How do I identify WordPress plugins at risk of abandonment?

Check four indicators: last meaningful release date (not just compatibility updates), support thread response times, recent ownership changes, and external API dependencies. Anything over 18 months without real development updates is entering pgbackrest No Longer Maintained territory.

What’s the best alternative when a plugin gets abandoned?

First, check for active community forks on GitHub. Second, evaluate whether you actually need the functionality or if WordPress core features could handle it. Third, find established alternatives with active development and sustainable business models. Avoid jumping to SaaS services that create vendor lock-in and monthly fees.

🏴‍☠️ Pirate Verdict

The pgbackrest No Longer Maintained announcement is a wake-up call for every WordPress developer. Don’t wait for your critical plugins to post abandonment notices. Audit your dependencies now, identify alternatives, and prioritize tools you can actually own. The best time to replace a risky plugin is while it’s still working perfectly.
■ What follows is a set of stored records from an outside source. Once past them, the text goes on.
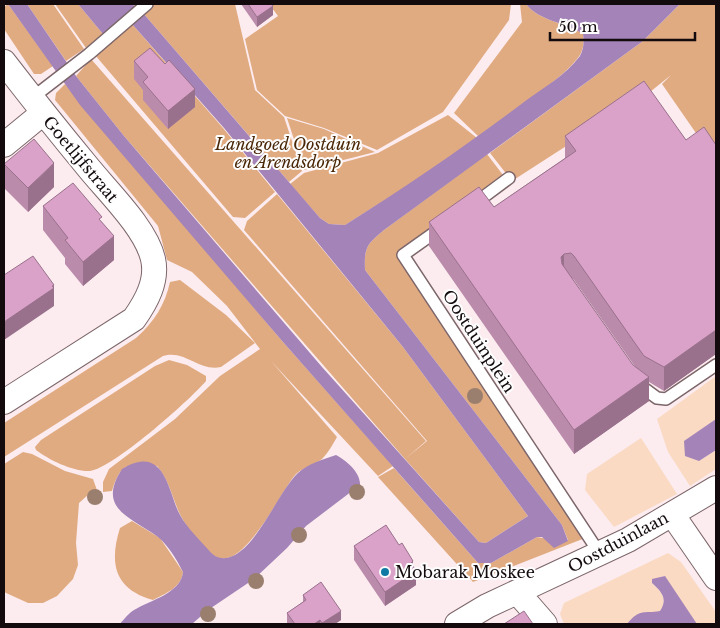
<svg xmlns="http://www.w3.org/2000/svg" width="720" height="628" font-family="'Libre Baskerville',serif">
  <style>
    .green { fill: #fadac3 }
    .forest { fill: #e1ab82 }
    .water { fill: #a383b8 }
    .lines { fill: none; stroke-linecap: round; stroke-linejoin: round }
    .lane-casing { stroke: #7c666a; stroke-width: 14 }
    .street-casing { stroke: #7c666a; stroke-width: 26 }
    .lane { stroke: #fff; stroke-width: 11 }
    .street { stroke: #fff; stroke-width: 24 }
    .tree { fill: #9a7f6f }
    .wall { fill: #bb8bac; fill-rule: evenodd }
    .shaded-wall { fill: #99718c }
    .building { fill: #daa2c8; stroke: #99718c }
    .poi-dot { fill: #107aa4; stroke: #fdfdfd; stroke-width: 2 }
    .labels { text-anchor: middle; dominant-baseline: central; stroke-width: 4; stroke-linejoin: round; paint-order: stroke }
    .park-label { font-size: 16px; font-style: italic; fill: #492606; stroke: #fdfdfd }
    .street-label { font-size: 16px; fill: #120a0c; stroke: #fdfdfd }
    .poi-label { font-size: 16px; fill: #120a0c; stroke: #fdfdfd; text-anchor: start }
  </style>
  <rect width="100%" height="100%" fill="#fcecef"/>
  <path class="green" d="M716,376V419L684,442L699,461L716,450V469L690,486L668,452L657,419Z
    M641,438L677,494L614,527L585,490L587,474Z
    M668,553L681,562L716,612V624H697L664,576L652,583C662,592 668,599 660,612C643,614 640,609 627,624H564L560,614L564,603Z"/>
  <path class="forest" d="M8,4L53,66L41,74H34L4,29V7Z
    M27,4H53L84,49L66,61Z
    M55,4H78L103,34L86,48Z
    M132,4H235L255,90L284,117L302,171L289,182L143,13Z
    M269,4H511L509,20L443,112L377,150L324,128L285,116L257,90L245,39L278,16Z
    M520,4H526C539,21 565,22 583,34C584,41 584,46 581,53C571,74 501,120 479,137L454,113L522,22Z
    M680,4H716V162L662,84L671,75L650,92L512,181L490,153L643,41Z
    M132,24L223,128L275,192L245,218L233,217L95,55Z
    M91,59L426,441L405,459L124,136L76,76Z
    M65,84L283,342L393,466L378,476L271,361L337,437C333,444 328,453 322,459C315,465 304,467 296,474C281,490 242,577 213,555C201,545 184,525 178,510C172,495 168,479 157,466C129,464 121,461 112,491L103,492V482L109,469L175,419L220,376L260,349L227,306L192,272L167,260L158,226L55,100L56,93Z
    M448,115L477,138L425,175L345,225L329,224L320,218L290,184L304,173L378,153Z
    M287,118L324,129L375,152L304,170Z
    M487,154L509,183L400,253L585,538L473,582L378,477L394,468L478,563H491L537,537L565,542L568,540L562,525L365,270C364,247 367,244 384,230Z
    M277,194L403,347L528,516L486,543L479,542L405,459L427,441L244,230L247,221Z
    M180,280L226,315L255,343L221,367C199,372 185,349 163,356L4,457V423L136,338C154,322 165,305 170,282Z
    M169,360L187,365L206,376V381C190,400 112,469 90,471C74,472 49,460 36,450L35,447L41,440L155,366Z
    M23,452L32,454L65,471L93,479L98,493L89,494L79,503L76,543L78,565L73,579L57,596L43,603H28L4,592V464Z
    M132,521L160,538L183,572C181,588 166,593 153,600C114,589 109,563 120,528Z"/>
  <path class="water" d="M8,4H27L76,76L124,136L322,367L479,542L486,543L528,516L403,347L224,128L132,24L125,18L103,34L78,4H132L143,13L320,218L329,224L345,225C407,186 466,146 524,102C543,88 566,75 580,56C584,48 584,42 583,34C565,22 539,21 526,4H680L643,41L384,230C367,244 364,247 365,270L562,525L568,541L554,548L542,537H537L491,563H478L283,342L80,105Z
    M716,419V450L699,461L685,456L684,441Z
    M336,455C346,460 361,473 360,485L306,526L287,548L254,579L208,610L192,624H120C124,619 129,613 134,610C151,600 181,593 183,572C177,560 168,545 158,537C131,517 96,509 122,469C162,445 167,484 178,511C184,524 195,535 204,545C209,550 213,557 221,558C252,562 277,492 298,473C309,463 322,460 336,455Z
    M665,576L697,624H627C640,608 643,614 660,611C668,599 662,592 652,583V579Z"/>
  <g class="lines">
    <defs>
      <path id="lane" d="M32,98L89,54L147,4
        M474,204L509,178
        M441,228L403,255L600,554
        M638,384L657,398L666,399L716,365"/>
      <path id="street" d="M4,62C31,97 59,132 87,166C107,191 146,228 153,259C158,281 146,302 134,319L4,402
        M4,145L43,113
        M672,514L716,578
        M518,593L545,624
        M457,624L487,606L628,540L716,488"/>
    </defs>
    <use href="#lane" class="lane-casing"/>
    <use href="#street" class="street-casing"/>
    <use href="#lane" class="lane"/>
    <use href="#street" class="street"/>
  </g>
  <g class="tree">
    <circle cx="475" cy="396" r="8"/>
    <circle cx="357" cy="492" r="8"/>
    <circle cx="95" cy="497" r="8"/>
    <circle cx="299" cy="535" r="8"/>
    <circle cx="256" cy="581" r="8"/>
    <circle cx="208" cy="614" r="8"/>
  </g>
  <path class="wall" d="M241,4H272L273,15L257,27Z
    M134,61L195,107L168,129L143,100V90L134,79Z
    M565,136L686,140L716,145V354L664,391L649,382V401L574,454L429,246V222L494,207L565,158ZM571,277L574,280L636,368L633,365Z
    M4,164L54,187L28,212L4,188Z
    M43,206L102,222L114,260L83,286L65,264V258L43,230Z
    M354,546L413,566L416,585L385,606L354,560Z
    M303,595L341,620L335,624H288L287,623V613L303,602Z"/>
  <path class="shaded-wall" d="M273,6V15L257,27V17Z
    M195,89V107L168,129V111Z
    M54,163V187L28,212V188Z
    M114,236V260L83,286V262Z
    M564,254V278L561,257Z
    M54,285V306L4,340V322Z
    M716,330V354L664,391V367Z
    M649,377V401L574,454V430Z
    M413,561V573L416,571V585L385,606V592Z
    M341,611V620L335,624H322V623Z
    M320,620V624H314Z"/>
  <path class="building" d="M248,4H272L273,6L257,17Z
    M150,48L165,64L169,60L195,89L168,111L143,82L148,77L134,61Z
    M644,81L686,140L704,127L716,145V330L664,367L644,356L574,256L571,253L564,254L561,257L562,264L633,365L649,377L574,430L429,222L479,187L494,207L576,151L565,136Z
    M34,139L54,163L28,188L4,164Z
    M73,183L102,217L99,219L114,236L83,262L65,240L68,238L43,206Z
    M33,256L54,285L52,286L54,288L4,322V275Z
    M386,525L399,545L402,543L413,561L411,563L416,571L385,592L354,546Z
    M321,582L341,611L322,623L320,620L314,624H295L287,613L306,600L303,595Z
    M524,611L533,624H504Z"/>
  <circle class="poi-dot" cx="385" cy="572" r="5"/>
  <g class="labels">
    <g class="park-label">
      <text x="288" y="144">Landgoed Oostduin<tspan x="288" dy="18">en Arendsdorp</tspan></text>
    </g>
    <g class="street-label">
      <text transform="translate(81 159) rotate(50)">Goetlijfstraat</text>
      <text transform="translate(479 341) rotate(57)">Oostduinplein</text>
      <text transform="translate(618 542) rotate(-28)">Oostduinlaan</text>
    </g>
    <g class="poi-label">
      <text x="395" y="572">Mobarak Moskee</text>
    </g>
  </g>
  <rect width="720" height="628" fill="none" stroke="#120a0c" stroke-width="10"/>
  <path d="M550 32v8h145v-8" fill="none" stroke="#120a0c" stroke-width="2.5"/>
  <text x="558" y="32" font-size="15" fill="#120a0c" stroke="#fdfdfd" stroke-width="4" paint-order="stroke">50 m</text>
</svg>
pgbackrest No Longer Maintained represents every WordPress developer’s worst nightmare: critical functionality disappearing without warning. The difference is that most plugin abandonments don’t announce themselves clearly. They just fade away while your site depends on them.
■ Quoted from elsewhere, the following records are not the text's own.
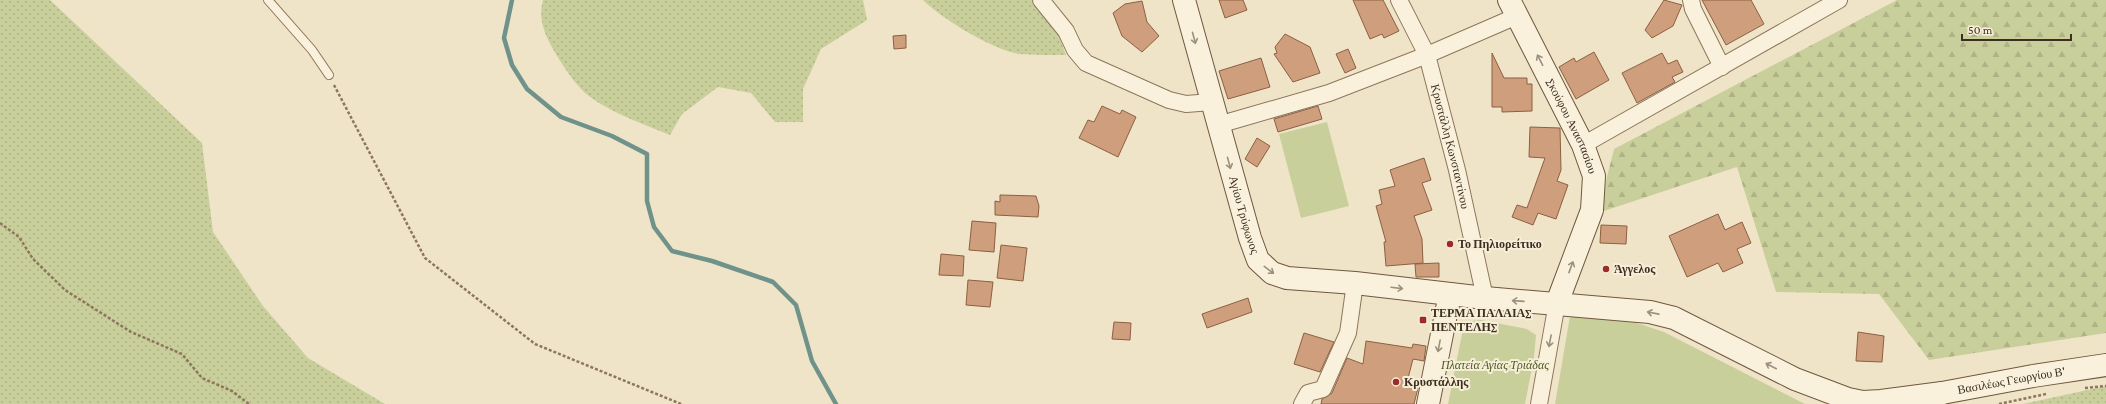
<svg xmlns="http://www.w3.org/2000/svg" width="2106" height="404" font-family="'Crimson Pro',serif">
<style>
.grass{fill:url(#grass-dots)}
.forest{fill:url(#forest-firs)}
.park{fill:#c9cf9b}
.lines{fill:none;stroke-linecap:round;stroke-linejoin:round}
.stream{stroke:#6f938a;stroke-width:4.5}
.building{fill:#cf9f7d;stroke:#8d5f41}
.service-casing{stroke:#8d765c;stroke-width:10}
.minor-casing{stroke:#8d765c;stroke-width:18}
.secondary-casing{stroke:#6f573f;stroke-width:24}
.path{stroke:#8d765c;stroke-width:2.5;stroke-dasharray:3 2;stroke-linecap:butt}
.service{stroke:#faf1dc;stroke-width:8}
.minor{stroke:#faf1dc;stroke-width:16}
.secondary{stroke:#faf1dc;stroke-width:22}
.oneway{stroke:#9c907e}
.poi-dot{fill:#9e2a2b;stroke:#f7eed8;stroke-width:1.5}
.labels{text-anchor:middle;stroke-width:4;stroke-linejoin:round;paint-order:stroke}
.street-label{font-size:12px;fill:#3d2e20;stroke:#f7eed8}
.poi-label{font-size:12px;font-weight:bold;fill:#3d2e20;stroke:#f7eed8;text-anchor:start}
.park-label{font-size:12px;font-style:italic;fill:#4d5a26;stroke:#f7eed8}
</style>
<defs>
<pattern id="grass-dots" width="8" height="8" patternUnits="userSpaceOnUse"><rect width="8" height="8" fill="#c9cf9b"/><path d="M2 2h.1M6 6h.1" fill="none" stroke="#aeb285" stroke-width="1.8" stroke-linecap="round"/></pattern>
<pattern id="forest-firs" width="22" height="20" patternUnits="userSpaceOnUse"><rect width="22" height="20" fill="#c9cf9b"/><path d="M5 1l3.5 6h-7zM16 11l3.5 6h-7z" fill="#aeb285"/></pattern>
</defs>
<rect width="100%" height="100%" fill="#f0e4c8"/>
<g class="grass">
<path d="M0 0H50L202 143 213 232 263 306 308 358 385 404H0Z"/>
<path d="M543 0H863L867 20 821 49 803 89V122H775L751 93 718 87 682 114 670 135C644 124 600 109 581 89 570 77 561 63 553 49 544 33 538 18 543 0Z"/>
<path d="M923 0H1032L1057 31 1066 55C1050 55 1035 55 1019 54 993 50 942 19 923 0Z"/>
<path d="M2106 386V404H2023Z"/>
</g>
<path class="forest" d="M1897 0H2106V333L1929 360 1879 294 1776 292 1737 167 1598 213 1614 149Z"/>
<g class="park">
<path d="M1327 122 1349 206 1301 218 1279 134Z"/>
<path d="M1570 316 1634 322 1664 332 1805 404H1555Z"/>
<path d="M1481 320 1527 329 1536 335 1534 357 1525 404H1448L1463 329 1469 321Z"/>
</g>
<g class="lines">
<path class="stream" d="M512 0 504 38 512 65 527 89 561 117 612 136 647 154V201L654 227 672 251 712 261 773 282 796 305 812 361 836 404"/>
</g>
<g class="building">
<path d="M1219 0H1243L1247 10 1225 18Z"/>
<path d="M1353 0H1383L1399 31 1384 38 1382 34 1370 39Z"/>
<path d="M1664 0 1682 5 1673 26 1652 38 1645 30Z"/>
<path d="M1702 0H1751L1764 24 1726 45Z"/>
<path d="M1142 1 1147 22 1159 36 1142 52 1122 36 1113 13 1125 4Z"/>
<path d="M1285 34 1310 47 1320 73 1293 82 1274 54 1277 53 1275 47Z"/>
<path d="M906 35V48L894 49 893 36Z"/>
<path d="M1348 49 1356 68 1345 73 1336 54Z"/>
<path d="M1594 52 1609 80 1576 99 1559 67 1574 58 1576 62Z"/>
<path d="M1492 53 1504 78H1527V84H1532V111L1502 112V107H1492Z"/>
<path d="M1662 53 1668 64 1677 60 1683 72 1672 77 1675 82 1637 103 1622 73Z"/>
<path d="M1261 58 1270 87 1228 99 1219 71Z"/>
<path d="M1102 106 1120 114 1122 110 1136 117 1118 157 1079 138 1088 120 1094 122Z"/>
<path d="M1318 106 1322 119 1278 132 1274 119Z"/>
<path d="M1530 127 1560 128 1561 170 1557 181 1568 185 1556 219 1538 213 1533 225 1512 217 1517 205 1527 208 1545 158 1529 157Z"/>
<path d="M1257 138 1270 146 1257 167 1245 159Z"/>
<path d="M1424 158 1431 180 1422 183 1432 210 1414 216 1422 239 1423 263 1386 266 1384 242H1386L1376 206 1382 204 1379 190 1395 186 1390 170Z"/>
<path d="M1000 195 1036 196 1039 206 1038 217 995 215V201L1000 202Z"/>
<path d="M1718 214 1725 230 1742 222 1751 243 1737 249 1743 263 1723 272 1718 263 1687 277 1669 236Z"/>
<path d="M972 221 996 223 994 252 969 250Z"/>
<path d="M1601 225 1627 226 1626 244 1600 243Z"/>
<path d="M1001 245 1027 248 1023 281 997 278Z"/>
<path d="M941 254 964 256 963 276 939 275Z"/>
<path d="M1439 263V277H1416L1415 264Z"/>
<path d="M968 280 993 282 990 307 966 305Z"/>
<path d="M1248 298 1252 312 1207 328 1202 314Z"/>
<path d="M1114 322 1131 323 1130 340 1112 339Z"/>
<path d="M1858 332 1884 336 1882 362 1856 361Z"/>
<path d="M1304 333 1334 342 1320 372 1294 364Z"/>
<path d="M1366 341 1412 348 1413 344 1426 346 1424 361 1413 359 1406 386 1418 388 1414 404H1321L1322 399 1332 393 1347 358 1363 364Z"/>
</g>
<g class="lines">
<g class="service-casing">
<path id="service" d="M268 0 312 50 329 75"/>
</g>
<g class="minor-casing">
<g id="minor">
<path d="M1041 0 1066 31 1075 50 1086 63 1169 100 1186 104 1212 102"/>
<path id="s1" d="M1399 0 1427 55 1457 170 1485 298"/>
<path d="M1691 0 1693 9 1722 67"/>
<path d="M1218 125 1329 93 1427 55 1517 16"/>
<path d="M1583 145 1839 0"/>
<path d="M1302 404 1308 393 1323 389 1348 333 1355 283"/>
<path d="M1539 404 1557 303"/>
</g>
</g>
<g class="secondary-casing">
<g id="secondary">
<path id="s2" d="M1184 0 1250 238 1258 260 1272 273 1287 278 1355 283 1485 298 1650 312 1674 318 1795 379 1848 399 1863 402 1881 401 1942 393"/>
<path id="s3" d="M1509 0 1583 145 1594 176 1592 210 1557 303"/>
<path id="s4" d="M1928 400 1942 393 2033 376 2106 365"/>
<path d="M1428 404 1450 294"/>
</g>
</g>
<g class="path">
<path d="M334 85 425 258 535 344 681 404"/>
<path d="M0 223 19 237 33 259 65 290 131 332 182 354 202 378 232 391 249 404"/>
<path d="M2085 388 2106 386"/>
<path d="M1999 404 2046 394"/>
</g>
<use href="#service" class="service"/>
<use href="#minor" class="minor"/>
<use href="#secondary" class="secondary"/>
</g>
<defs><path id="oneway-shaft" d="M-6 0H5M1.5-3L5.5 0L1.5 3" fill="none" stroke-width="1.6" stroke-linecap="round" stroke-linejoin="round"/></defs>
<g class="oneway">
<use href="#oneway-shaft" transform="translate(1194 38) rotate(75)"/>
<use href="#oneway-shaft" transform="translate(1540 60) rotate(-117)"/>
<use href="#oneway-shaft" transform="translate(1229 163) rotate(75)"/>
<use href="#oneway-shaft" transform="translate(1571 267) rotate(-70)"/>
<use href="#oneway-shaft" transform="translate(1269 270) rotate(37)"/>
<use href="#oneway-shaft" transform="translate(1397 288) rotate(7)"/>
<use href="#oneway-shaft" transform="translate(1518 301) rotate(-176)"/>
<use href="#oneway-shaft" transform="translate(1653 313) rotate(-169)"/>
<use href="#oneway-shaft" transform="translate(1550 341) rotate(101)"/>
<use href="#oneway-shaft" transform="translate(1439 346) rotate(101)"/>
<use href="#oneway-shaft" transform="translate(1771 366) rotate(-153)"/>
</g>
<g class="poi-dot">
<circle cx="1450" cy="244" r="4"/>
<circle cx="1606" cy="269" r="4"/>
<rect x="1419" y="316" width="8" height="8" rx="2"/>
<circle cx="1396" cy="382" r="4"/>
</g>
<g class="labels">
<g class="street-label">
<text dy="4" stroke="none"><textPath href="#s3" startOffset="141">Σκούφου Αναστασίου</textPath></text>
<text dy="4" stroke="none"><textPath href="#s1" startOffset="156">Κρυστάλλη Κωνσταντίνου</textPath></text>
<text dy="4" stroke="none"><textPath href="#s2" startOffset="223">Αγίου Τρύφωνος</textPath></text>
<text dy="4" stroke="none"><textPath href="#s4" startOffset="86">Βασιλέως Γεωργίου Β'</textPath></text>
</g>
<g class="poi-label">
<text x="1458" y="248">Το Πηλιορείτικο</text>
<text x="1614" y="273">Άγγελος</text>
<text x="1431" y="317">ΤΕΡΜΑ ΠΑΛΑΙΑΣ<tspan x="1431" dy="14">ΠΕΝΤΕΛΗΣ</tspan></text>
<text x="1404" y="386">Κρυστάλλης</text>
</g>
<g class="park-label">
<text x="1495" y="369">Πλατεία Αγίας Τριάδας</text>
</g>
</g>
<path d="M1962 34v6h109v-6" fill="none" stroke="#3d2e20" stroke-width="2"/>
<text x="1968" y="34" font-size="12" fill="#3d2e20" stroke="#f7eed8" stroke-width="3" paint-order="stroke">50 m</text>
</svg>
Take the database administrators’ approach: diversify your dependencies, prepare migration paths, and choose tools with sustainable maintenance models. Your future self will thank you when other developers are scrambling to replace their abandoned plugins while yours keep working.

The pgbackrest situation proves that even well-maintained, widely-used tools can disappear suddenly. Don’t let your WordPress site become the next casualty of dependency neglect.